(Excerpted passage):

>>

The centre of the circle is $$(-3;6)$$ and $$r = 5$$ units.

$${x}^{2}+4x+{y}^{2}-8y=0$$

\begin{align*} {x}^{2}+4x+{y}^{2}-8y &= 0 \\ ({x} + 2)^{2} - 4 + ({y} - 4)^{2} - 16 &= 0 \\ ({x} + 2)^{2} + ({y} - 4)^{2} &= 20 \end{align*}

The centre of the circle is $$(-2;4)$$ and $$r = \sqrt{20}$$ units.

$${x}^{2}+{y}^{2}+8y=7$$

\begin{align*} {x}^{2}+{y}^{2}+8y &= 7 \\ {x}^{2} + ({y} + 4)^{2} - 16 &= 7 \\ {x}^{2} + ({y} + 4)^{2} &= 23 \end{align*}

The centre of the circle is $$(0;-4)$$ and $$r = \sqrt{23}$$ units.

$${x}^{2}-6x+{y}^{2}=16$$

\begin{align*} {x}^{2}-6x+{y}^{2} &= 16 \\ (x - 3)^{2} - 9 + y^{2} &= 16 \\ (x - 3)^{2} + y^{2} &= 25 \end{align*}

The centre of the circle is $$(3;0)$$ and $$r = 5$$ units.

<<

(Activities):
#1 Do these statements agree with the worked circle examples? Answer yes or no for each and quote the words of the text that decide it. (a) The circle x² + y² + 8y = 7 has a radius of √23 units. (b) The circle x² − 6x + y² = 16 has its center at (0;3). (c) The circle x² + 4x + y² − 8y = 0 has a radius of 4 units.
#2 In the entries, retype the lines from the line with "simpler, that includes" up to and including the line with "Nick Bishop", keeping every character the same.

(Data records):
>>

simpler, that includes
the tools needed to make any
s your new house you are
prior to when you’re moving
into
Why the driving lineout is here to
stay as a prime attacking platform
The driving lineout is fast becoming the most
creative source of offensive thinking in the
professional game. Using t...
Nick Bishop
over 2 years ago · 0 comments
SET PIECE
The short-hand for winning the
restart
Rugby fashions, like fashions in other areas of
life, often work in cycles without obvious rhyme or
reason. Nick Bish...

<<
>>

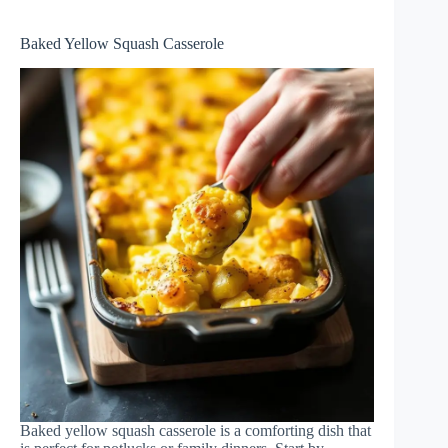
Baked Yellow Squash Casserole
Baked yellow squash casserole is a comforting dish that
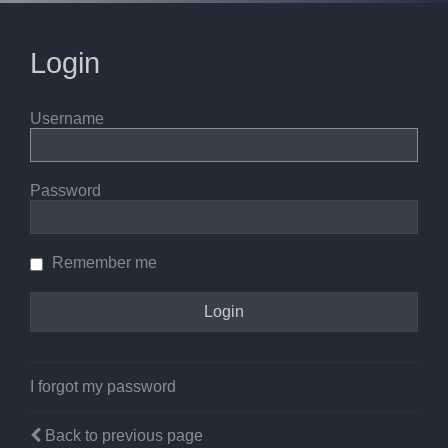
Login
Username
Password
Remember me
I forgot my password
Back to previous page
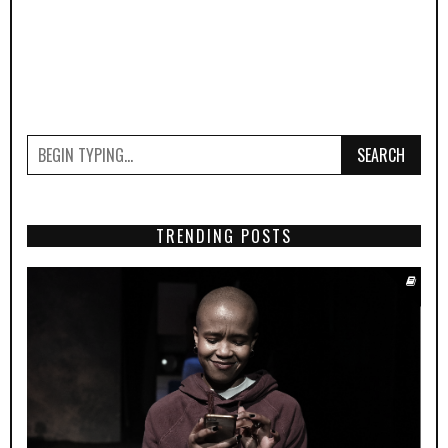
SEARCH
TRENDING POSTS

<<

(Answers to this exercise):
#1
(a) Yes: "The centre of the circle is $$(0;-4)$$ and $$r = \sqrt{23}$$ units."
(b) No: "The centre of the circle is $$(3;0)$$ and $$r = 5$$ units."
(c) No: "The centre of the circle is $$(-2;4)$$ and $$r = \sqrt{20}$$ units."

#2
simpler, that includes
the tools needed to make any
s your new house you are
prior to when you’re moving
into
Why the driving lineout is here to
stay as a prime attacking platform
The driving lineout is fast becoming the most
creative source of offensive thinking in the
professional game. Using t...
Nick Bishop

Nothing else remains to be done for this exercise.